Using the records that follow, work out how many lines hold the string "keys" and provide that number only.

(Dataset excerpts)
——————————
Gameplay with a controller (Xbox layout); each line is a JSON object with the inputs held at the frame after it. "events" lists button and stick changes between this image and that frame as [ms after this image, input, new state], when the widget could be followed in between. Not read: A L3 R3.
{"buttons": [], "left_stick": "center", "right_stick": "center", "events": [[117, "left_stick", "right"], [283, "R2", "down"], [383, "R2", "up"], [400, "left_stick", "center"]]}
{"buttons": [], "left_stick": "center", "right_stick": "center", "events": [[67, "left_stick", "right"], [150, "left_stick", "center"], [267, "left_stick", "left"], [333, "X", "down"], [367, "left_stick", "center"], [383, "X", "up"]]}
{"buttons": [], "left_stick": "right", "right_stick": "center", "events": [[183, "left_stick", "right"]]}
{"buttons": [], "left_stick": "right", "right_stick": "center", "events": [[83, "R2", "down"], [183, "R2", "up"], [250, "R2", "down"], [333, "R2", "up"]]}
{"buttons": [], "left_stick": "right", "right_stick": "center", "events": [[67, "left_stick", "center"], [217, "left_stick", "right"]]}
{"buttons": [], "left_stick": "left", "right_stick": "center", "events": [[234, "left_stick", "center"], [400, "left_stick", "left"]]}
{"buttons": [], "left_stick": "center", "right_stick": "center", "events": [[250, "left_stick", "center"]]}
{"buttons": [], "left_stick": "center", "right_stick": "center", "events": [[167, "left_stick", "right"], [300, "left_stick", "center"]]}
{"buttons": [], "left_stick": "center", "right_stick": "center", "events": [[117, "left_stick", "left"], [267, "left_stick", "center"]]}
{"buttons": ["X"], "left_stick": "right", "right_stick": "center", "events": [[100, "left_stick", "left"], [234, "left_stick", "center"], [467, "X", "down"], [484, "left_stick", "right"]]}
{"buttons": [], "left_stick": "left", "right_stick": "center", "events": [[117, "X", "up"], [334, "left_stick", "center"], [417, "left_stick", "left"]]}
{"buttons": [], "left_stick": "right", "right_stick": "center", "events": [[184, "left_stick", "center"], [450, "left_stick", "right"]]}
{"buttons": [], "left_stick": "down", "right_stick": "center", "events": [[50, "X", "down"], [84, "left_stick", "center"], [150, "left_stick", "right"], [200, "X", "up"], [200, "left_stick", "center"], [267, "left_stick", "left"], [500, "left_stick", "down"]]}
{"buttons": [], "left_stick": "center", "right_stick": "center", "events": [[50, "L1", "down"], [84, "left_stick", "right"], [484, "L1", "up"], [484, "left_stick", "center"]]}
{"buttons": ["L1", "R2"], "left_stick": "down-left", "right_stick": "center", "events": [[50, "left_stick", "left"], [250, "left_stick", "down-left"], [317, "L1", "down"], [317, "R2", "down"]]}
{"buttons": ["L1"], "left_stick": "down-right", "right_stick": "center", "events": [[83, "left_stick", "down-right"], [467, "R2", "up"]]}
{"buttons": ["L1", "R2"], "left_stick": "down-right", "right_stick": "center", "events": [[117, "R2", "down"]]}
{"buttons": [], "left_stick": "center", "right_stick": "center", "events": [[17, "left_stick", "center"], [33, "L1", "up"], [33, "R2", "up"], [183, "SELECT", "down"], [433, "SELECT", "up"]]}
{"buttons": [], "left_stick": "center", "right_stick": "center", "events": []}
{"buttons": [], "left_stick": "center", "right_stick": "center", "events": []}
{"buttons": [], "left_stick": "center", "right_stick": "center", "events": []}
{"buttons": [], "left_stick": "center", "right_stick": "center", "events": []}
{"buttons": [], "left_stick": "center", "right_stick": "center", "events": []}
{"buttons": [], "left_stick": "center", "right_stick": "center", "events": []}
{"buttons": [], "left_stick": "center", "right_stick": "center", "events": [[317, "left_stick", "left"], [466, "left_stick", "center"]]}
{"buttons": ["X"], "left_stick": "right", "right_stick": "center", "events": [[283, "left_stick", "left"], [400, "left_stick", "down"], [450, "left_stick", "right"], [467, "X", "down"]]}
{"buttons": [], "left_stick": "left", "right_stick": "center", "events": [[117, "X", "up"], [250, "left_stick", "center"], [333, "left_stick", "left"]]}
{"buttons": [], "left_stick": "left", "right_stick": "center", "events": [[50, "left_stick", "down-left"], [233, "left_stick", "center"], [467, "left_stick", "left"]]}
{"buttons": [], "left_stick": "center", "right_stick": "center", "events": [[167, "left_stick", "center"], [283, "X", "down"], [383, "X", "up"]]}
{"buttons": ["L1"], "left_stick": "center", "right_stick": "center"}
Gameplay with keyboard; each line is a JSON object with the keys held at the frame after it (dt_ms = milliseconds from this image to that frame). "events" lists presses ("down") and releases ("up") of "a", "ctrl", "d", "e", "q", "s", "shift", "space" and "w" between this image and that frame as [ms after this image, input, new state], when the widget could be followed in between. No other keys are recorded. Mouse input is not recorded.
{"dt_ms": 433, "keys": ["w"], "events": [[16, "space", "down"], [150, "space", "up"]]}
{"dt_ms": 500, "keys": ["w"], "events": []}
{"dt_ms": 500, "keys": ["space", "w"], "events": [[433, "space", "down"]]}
——————————
> _Solution for this exercise_
4